Wirtschaftspolitik in der Pflicht
Ob die Euro-Zone langfristig wieder erstarkt, ist ungewiss. Der HSG-Ökonom Stefan Legge sieht erschwerte Rahmenbedingungen auf Europa zukommen, allen voran mit Blick auf die demografische Entwicklung des Kontinents: «Wenn ein zunehmender Anteil der Bevölkerung nicht mehr erwerbstätig ist, muss Wirtschaftswachstum über Produktivitätsgewinne durch Innovation erfolgen.»

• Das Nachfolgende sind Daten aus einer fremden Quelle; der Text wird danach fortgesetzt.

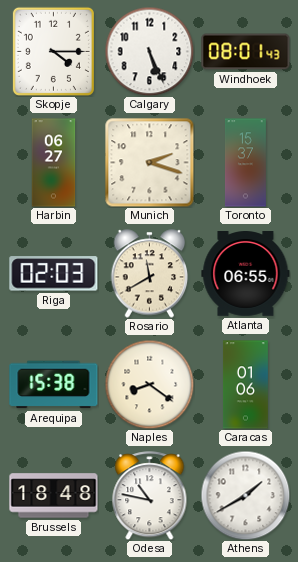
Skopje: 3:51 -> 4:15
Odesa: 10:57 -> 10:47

Das bedeutet für Legge, dass Europa für Investoren wieder attraktiver werden müsse. «Die Politiker sind in der Pflicht, die Grundvoraussetzung für eine florierende Wirtschaft zu schaffen», sagt Legge. Europa besitze eine Wohlstandsbasis, die einen solchen Wandel ermögliche – nun gelte es, die Ressourcen für die richtigen Massnahmen einzusetzen.

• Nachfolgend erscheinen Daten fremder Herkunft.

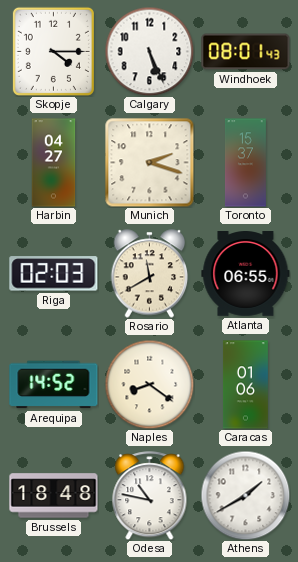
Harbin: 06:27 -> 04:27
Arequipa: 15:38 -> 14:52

Auch Markus Hansen und Jörn Spillmann betonen die entscheidende Rolle der Wirtschaftspolitik: Sie könne die Rahmenbedingungen für eine bessere Leistung des europäischen Aktienmarkts schaffen. In ihrer Zuversicht unterscheiden sich die beiden Anlageprofis allerdings.
Der Vontobel-Analytiker Hansen weist darauf hin, dass europäische Regierungen schon in der Vergangenheit Wege gefunden hätten, das Wachstum entgegen den Erwartungen mancher Kritiker wieder anzukurbeln.
In der derzeitigen Lage hofft er auf Mario Draghi: Der ehemalige Ministerpräsident Italiens arbeitet seit Herbst an einem Bericht zur Wettbewerbsfähigkeit des Kontinents im Auftrag der EU-Kommission. In dieser Funktion steht Draghi im Austausch mit Wirtschaftsvertretern – die Hoffnung, dass ihre Anliegen Gehör fänden, sei daher gross. Der Bericht soll noch vor Juni veröffentlicht werden. «Draghis Vorschläge könnten im Sommer neuen Optimismus unter den Anlegern entfachen», sagt Hansen.
Jörn Spillmann von der ZKB ist skeptischer: «Es kann sein, dass Draghi gute Ideen einbringt. Aber ob diese dann auch umgesetzt werden, ist eine andere Frage.» Die Euro-Zone ist politisch stark fragmentiert – er halte es für unwahrscheinlich, dass ein grosser Wurf gelinge.